A majority check details of the strains has been characterised by one or more methods including MLST, MLEE, 16S rRNA sequencing, biotyping, and capsular type. Data on the association of strains with different diseases, dates and geographical sites of isolation were also available for many strains. 46 H. influenzae strains were selected for study that
represented the diversity within a tree created from the concatenated sequence data from the entire MLST database ( http://haemophilus.mlst.net). A further 15 strains were selected based on existing MLEE and biotype data. Finally, clinical, geographical and temporal data were used to identify some further strains that were included, based on criteria other than MLST or MLEE, as well as a Selleck FHPI number of strains from closely related species and sub-species of H. influenzae including H. haemolyticus, Haemophilus parahaemolyticus, Haemophilus parainfluenzae, Haemophilus paraphrophilus, H. influenzae biotype IV strains, and putative ‘hybrid’ H. influenzae-H. parainfluenzae strains (Table 1). The latter ‘hybrid’ strains are H. influenzae isolates that do not contain a fucK MLST allele,
Mocetinostat a characteristic of H. parainfluenzae, and therefore their classification is uncertain (personal communication Abdel Elamin, University of Oxford). Most of the serotype b strains were recovered from patients with invasive disease but a number were associated with non-symptomatic carriage. Bacterial isolates were cultured from frozen on solid brain heart infusion (BHI) medium supplemented with 10% Levinthals reagent and 1% agar, and incubated at 37°C. For DNA preparation, bacteria
were cultured on BHI liquid supplemented with haemin (10 μg/ml) and NAD (2 μg/ml).

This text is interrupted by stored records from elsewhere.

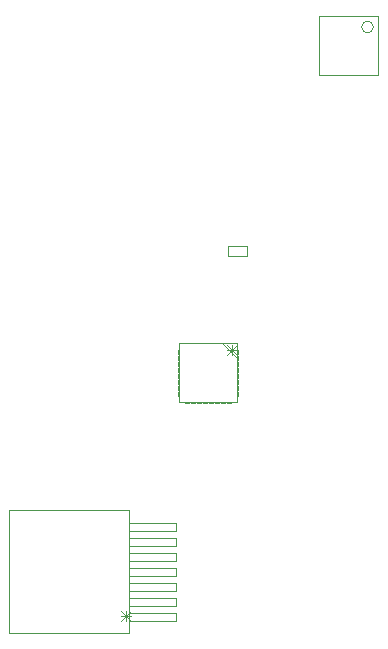
<source format=gbr>
%TF.GenerationSoftware,Altium Limited,Altium Designer,20.1.12 (249)*%
G04 Layer_Color=16711935*
%FSLAX45Y45*%
%MOMM*%
%TF.SameCoordinates,0418086A-757F-42B6-A3B9-695331E80F4B*%
%TF.FilePolarity,Positive*%
%TF.FileFunction,Other,Mechanical_13*%
%TF.Part,Single*%
G01*
G75*
%TA.AperFunction,NonConductor*%
%ADD92C,0.07620*%
%ADD120C,0.10000*%
%ADD121C,0.02540*%
D92*
X3465609Y6175920D02*
X3380970Y6091281D01*
Y6175920D02*
X3465609Y6091281D01*
X3423289Y6175920D02*
Y6091281D01*
X3380970Y6133600D02*
X3465609D01*
X2481191Y3840750D02*
X2565830Y3925389D01*
Y3840750D02*
X2481191Y3925389D01*
X2523511Y3840750D02*
Y3925389D01*
X2565830Y3883070D02*
X2481191D01*
D120*
X4620000Y8867500D02*
G03*
X4620000Y8867500I-50000J0D01*
G01*
X3387608Y6929699D02*
X3547608D01*
Y7009699D01*
X3387608D02*
X3547608D01*
X3387608Y6929699D02*
Y7009699D01*
X4160002Y8957498D02*
X4660001D01*
X4160002Y8457499D02*
X4660001D01*
Y8957498D01*
X4160002Y8457499D02*
Y8957498D01*
D121*
X3340760Y6187349D02*
X3467760Y6060349D01*
Y5746659D02*
Y5777139D01*
Y5746659D02*
X3475380D01*
Y5777139D01*
X3467760D02*
X3475380D01*
X3467760Y5797459D02*
Y5827939D01*
Y5797459D02*
X3475380D01*
Y5827939D01*
X3467760D02*
X3475380D01*
X3467760Y5848259D02*
Y5878739D01*
Y5848259D02*
X3475380D01*
Y5878739D01*
X3467760D02*
X3475380D01*
X3467760Y5899059D02*
Y5929539D01*
Y5899059D02*
X3475380D01*
Y5929539D01*
X3467760D02*
X3475380D01*
X3467760Y5949859D02*
Y5980339D01*
Y5949859D02*
X3475380D01*
Y5980339D01*
X3467760D02*
X3475380D01*
X3467760Y6000659D02*
Y6031139D01*
Y6000659D02*
X3475380D01*
Y6031139D01*
X3467760D02*
X3475380D01*
X3467760Y6051459D02*
Y6081939D01*
Y6051459D02*
X3475380D01*
Y6081939D01*
X3467760D02*
X3475380D01*
X3467760Y6102259D02*
Y6132739D01*
Y6102259D02*
X3475380D01*
Y6132739D01*
X3467760D02*
X3475380D01*
X3382670Y6187349D02*
X3413150D01*
Y6194969D01*
X3382670D02*
X3413150D01*
X3382670Y6187349D02*
Y6194969D01*
X3331870Y6187349D02*
X3362350D01*
Y6194969D01*
X3331870D02*
X3362350D01*
X3331870Y6187349D02*
Y6194969D01*
X3281070Y6187349D02*
X3311550D01*
Y6194969D01*
X3281070D02*
X3311550D01*
X3281070Y6187349D02*
Y6194969D01*
X3230270Y6187349D02*
X3260750D01*
Y6194969D01*
X3230270D02*
X3260750D01*
X3230270Y6187349D02*
Y6194969D01*
X3179470Y6187349D02*
X3209950D01*
Y6194969D01*
X3179470D02*
X3209950D01*
X3179470Y6187349D02*
Y6194969D01*
X3128670Y6187349D02*
X3159150D01*
Y6194969D01*
X3128670D02*
X3159150D01*
X3128670Y6187349D02*
Y6194969D01*
X3077870Y6187349D02*
X3108350D01*
Y6194969D01*
X3077870D02*
X3108350D01*
X3077870Y6187349D02*
Y6194969D01*
X3027070Y6187349D02*
X3057550D01*
Y6194969D01*
X3027070D02*
X3057550D01*
X3027070Y6187349D02*
Y6194969D01*
X2972460Y6102259D02*
Y6132739D01*
X2964840D02*
X2972460D01*
X2964840Y6102259D02*
Y6132739D01*
Y6102259D02*
X2972460D01*
Y6051459D02*
Y6081939D01*
X2964840D02*
X2972460D01*
X2964840Y6051459D02*
Y6081939D01*
Y6051459D02*
X2972460D01*
Y6000659D02*
Y6031139D01*
X2964840D02*
X2972460D01*
X2964840Y6000659D02*
Y6031139D01*
Y6000659D02*
X2972460D01*
Y5949859D02*
Y5980339D01*
X2964840D02*
X2972460D01*
X2964840Y5949859D02*
Y5980339D01*
Y5949859D02*
X2972460D01*
Y5899059D02*
Y5929539D01*
X2964840D02*
X2972460D01*
X2964840Y5899059D02*
Y5929539D01*
Y5899059D02*
X2972460D01*
Y5848259D02*
Y5878739D01*
X2964840D02*
X2972460D01*
X2964840Y5848259D02*
Y5878739D01*
Y5848259D02*
X2972460D01*
Y5797459D02*
Y5827939D01*
X2964840D02*
X2972460D01*
X2964840Y5797459D02*
Y5827939D01*
Y5797459D02*
X2972460D01*
Y5746659D02*
Y5777139D01*
X2964840D02*
X2972460D01*
X2964840Y5746659D02*
Y5777139D01*
Y5746659D02*
X2972460D01*
X3027070Y5692049D02*
X3057550D01*
X3027070Y5684429D02*
Y5692049D01*
Y5684429D02*
X3057550D01*
Y5692049D01*
X3077870D02*
X3108350D01*
X3077870Y5684429D02*
Y5692049D01*
Y5684429D02*
X3108350D01*
Y5692049D01*
X3128670D02*
X3159150D01*
X3128670Y5684429D02*
Y5692049D01*
Y5684429D02*
X3159150D01*
Y5692049D01*
X3179470D02*
X3209950D01*
X3179470Y5684429D02*
Y5692049D01*
Y5684429D02*
X3209950D01*
Y5692049D01*
X3230270D02*
X3260750D01*
X3230270Y5684429D02*
Y5692049D01*
Y5684429D02*
X3260750D01*
Y5692049D01*
X3281070D02*
X3311550D01*
X3281070Y5684429D02*
Y5692049D01*
Y5684429D02*
X3311550D01*
Y5692049D01*
X3331870D02*
X3362350D01*
X3331870Y5684429D02*
Y5692049D01*
Y5684429D02*
X3362350D01*
Y5692049D01*
X3382670D02*
X3413150D01*
X3382670Y5684429D02*
Y5692049D01*
Y5684429D02*
X3413150D01*
Y5692049D01*
X2972460D02*
Y6187349D01*
Y5692049D02*
X3467760D01*
Y6187349D01*
X2972460D02*
X3467760D01*
X1537970Y3732799D02*
X2548890D01*
X1537970D02*
Y4774199D01*
X2548890D01*
Y3732799D02*
Y4774199D01*
Y4671329D02*
X2950210D01*
Y4597669D02*
Y4671329D01*
X2548890Y4597669D02*
X2950210D01*
X2548890D02*
Y4671329D01*
Y4544329D02*
X2950210D01*
Y4470669D02*
Y4544329D01*
X2548890Y4470669D02*
X2950210D01*
X2548890D02*
Y4544329D01*
Y4417329D02*
X2950210D01*
Y4343669D02*
Y4417329D01*
X2548890Y4343669D02*
X2950210D01*
X2548890D02*
Y4417329D01*
Y4290329D02*
X2950210D01*
Y4216669D02*
Y4290329D01*
X2548890Y4216669D02*
X2950210D01*
X2548890D02*
Y4290329D01*
Y4163329D02*
X2950210D01*
Y4089669D02*
Y4163329D01*
X2548890Y4089669D02*
X2950210D01*
X2548890D02*
Y4163329D01*
Y4036329D02*
X2950210D01*
Y3962669D02*
Y4036329D01*
X2548890Y3962669D02*
X2950210D01*
X2548890D02*
Y4036329D01*
Y3909329D02*
X2950210D01*
Y3835669D02*
Y3909329D01*
X2548890Y3835669D02*
X2950210D01*
X2548890D02*
Y3909329D01*
%TF.MD5,0a781675eea60d18a07417aa95cac02b*%
M02*

</source>
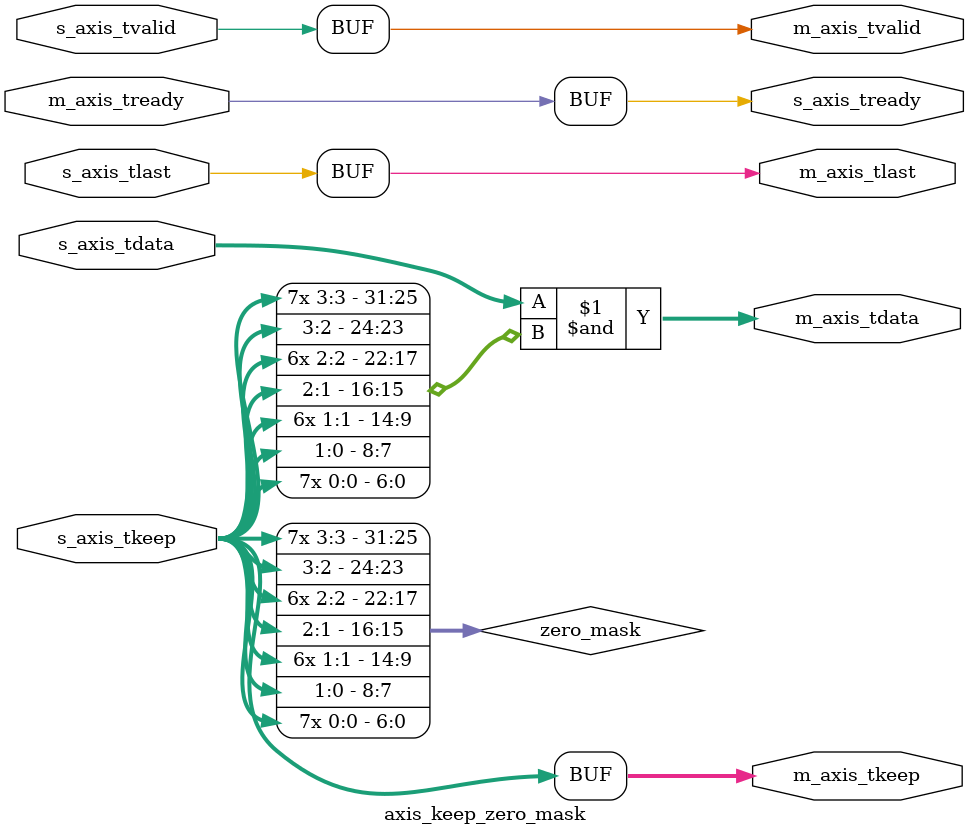
<source format=v>
`timescale 1ns / 1ps

module axis_keep_zero_mask #(
    parameter TDATA_WIDTH = 32,
    parameter TKEEP_WIDTH = TDATA_WIDTH / 8
)(
    // AXI Stream Slave Interface (Input)
    input  wire [TDATA_WIDTH-1:0]   s_axis_tdata,
    input  wire [TKEEP_WIDTH-1:0]   s_axis_tkeep,
    input  wire                     s_axis_tlast,
    input  wire                     s_axis_tvalid,
    output wire                     s_axis_tready,
    // (Optional: TSTRB, TUSER, TID, TDEST are passed through if needed)

    // AXI Stream Master Interface (Output)
    output wire [TDATA_WIDTH-1:0]   m_axis_tdata,
    output wire [TKEEP_WIDTH-1:0]   m_axis_tkeep,
    output wire                     m_axis_tlast,
    output wire                     m_axis_tvalid,
    input  wire                     m_axis_tready
);

    //=========================================================================
    // Internal Signals
    //=========================================================================
    wire [TDATA_WIDTH-1:0] zero_mask;

    //=========================================================================
    // Mask Generation
    //=========================================================================
    // TKEEPの各ビットを8倍に拡張してマスクを作成します。
    // 例: TKEEP=4'b0011 -> mask=32'h0000FFFF
    
    genvar i;
    generate
        for (i = 0; i < TKEEP_WIDTH; i = i + 1) begin : gen_mask
            assign zero_mask[i*8 +: 8] = {8{s_axis_tkeep[i]}};
        end
    endgenerate

    //=========================================================================
    // Data Masking
    //=========================================================================
    // 入力データとマスクのANDを取ることで、TKEEP=0の部分を0にします。
    assign m_axis_tdata = s_axis_tdata & zero_mask;

    //=========================================================================
    // Pass-through Signals
    //=========================================================================
    // データ以外の制御信号はそのまま通過させます。
    assign m_axis_tkeep  = s_axis_tkeep;
    assign m_axis_tlast  = s_axis_tlast;
    assign m_axis_tvalid = s_axis_tvalid;
    assign s_axis_tready = m_axis_tready;

endmodule

</source>
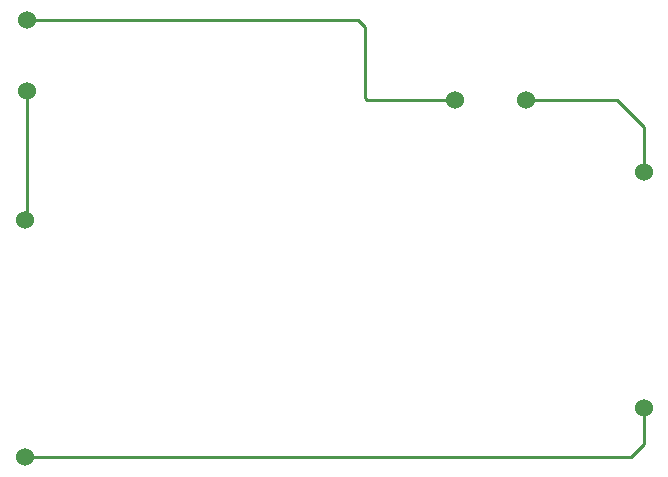
<source format=gbr>
%TF.GenerationSoftware,KiCad,Pcbnew,(6.0.7)*%
%TF.CreationDate,2022-09-05T15:15:48+08:00*%
%TF.ProjectId,6_7_2,365f375f-322e-46b6-9963-61645f706362,rev?*%
%TF.SameCoordinates,Original*%
%TF.FileFunction,Copper,L1,Top*%
%TF.FilePolarity,Positive*%
%FSLAX46Y46*%
G04 Gerber Fmt 4.6, Leading zero omitted, Abs format (unit mm)*
G04 Created by KiCad (PCBNEW (6.0.7)) date 2022-09-05 15:15:48*
%MOMM*%
%LPD*%
G01*
G04 APERTURE LIST*
%TA.AperFunction,ComponentPad*%
%ADD10C,1.524000*%
%TD*%
%TA.AperFunction,Conductor*%
%ADD11C,0.250000*%
%TD*%
G04 APERTURE END LIST*
D10*
%TO.P,V1,1,+*%
%TO.N,Net-(U1-Pad1)*%
X38164900Y-29413200D03*
%TO.P,V1,2,-*%
%TO.N,Net-(R1-Pad1)*%
X38164900Y-35413200D03*
%TD*%
%TO.P,U1,1,+*%
%TO.N,Net-(U1-Pad1)*%
X74433300Y-36197800D03*
%TO.P,U1,2,-*%
%TO.N,Net-(R2-Pad1)*%
X80433300Y-36197800D03*
%TD*%
%TO.P,R1,1*%
%TO.N,Net-(R1-Pad1)*%
X37987100Y-46365400D03*
%TO.P,R1,2*%
%TO.N,Net-(R1-Pad2)*%
X37987100Y-66365400D03*
%TD*%
%TO.P,R2,1*%
%TO.N,Net-(R2-Pad1)*%
X90361900Y-42225200D03*
%TO.P,R2,2*%
%TO.N,Net-(R1-Pad2)*%
X90361900Y-62225200D03*
%TD*%
D11*
%TO.N,Net-(R1-Pad1)*%
X38164900Y-35413200D02*
X38164900Y-46187600D01*
X38164900Y-46187600D02*
X37987100Y-46365400D01*
%TO.N,Net-(R1-Pad2)*%
X90361900Y-65331600D02*
X90361900Y-62225200D01*
X37987100Y-66365400D02*
X89328100Y-66365400D01*
X89328100Y-66365400D02*
X90361900Y-65331600D01*
%TO.N,Net-(R2-Pad1)*%
X90361900Y-38433000D02*
X90361900Y-42225200D01*
X80433300Y-36197800D02*
X88126700Y-36197800D01*
X88126700Y-36197800D02*
X90361900Y-38433000D01*
%TO.N,Net-(U1-Pad1)*%
X66178300Y-29413200D02*
X66765300Y-30000200D01*
X38164900Y-29413200D02*
X66178300Y-29413200D01*
X66765300Y-36020000D02*
X66943100Y-36197800D01*
X66943100Y-36197800D02*
X74433300Y-36197800D01*
X66765300Y-30000200D02*
X66765300Y-36020000D01*
%TD*%
M02*

</source>
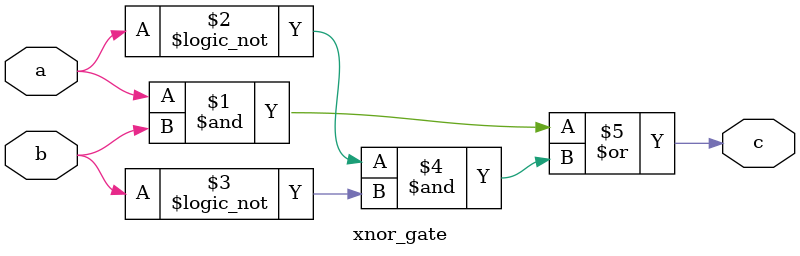
<source format=v>
`timescale 1ns / 1ps


module xnor_gate(a,b,c);
    input a,b;
    output c;
    assign c = (a&b) | (!a&!b);    
endmodule

</source>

Genome sequencing, assembly, and comparison of genome sequence data Strains were grown on BHI broth and chromosomal DNA was isolated from bacteria using Qiagen columns as described by the supplier. The genomic DNA from 96 strains was sequenced using multiplex (12 separately indexed DNAs per lane) Illumina sequencing as described previously [21]. The sequencing was conducted utilising 7 lanes (84 DNAs) on one flow cell and one lane (12 DNAs) on a second flow cell. The 55 bp reads from each of the 96 strains were separated using Farnesyltransferase the index tags, and then assembled using the Velvet assembly programme [14]. Genome sequences for eleven strains were rejected due to poor assembly; the result of insufficient coverage or large numbers of small contigs (lower part of Table 1). For 85 Haemophilus strains, genome sequences of between 1.27 Mbp to 1.91 Mbp in length were assembled by Velvet (Table 1). The sequence reads were mapped to a reference using MAQ [15] and default parameters, these were then tested to identify the depth of reads covering the lower %G+C regions of DNA, as an indication of when coverage was insufficient for assembly.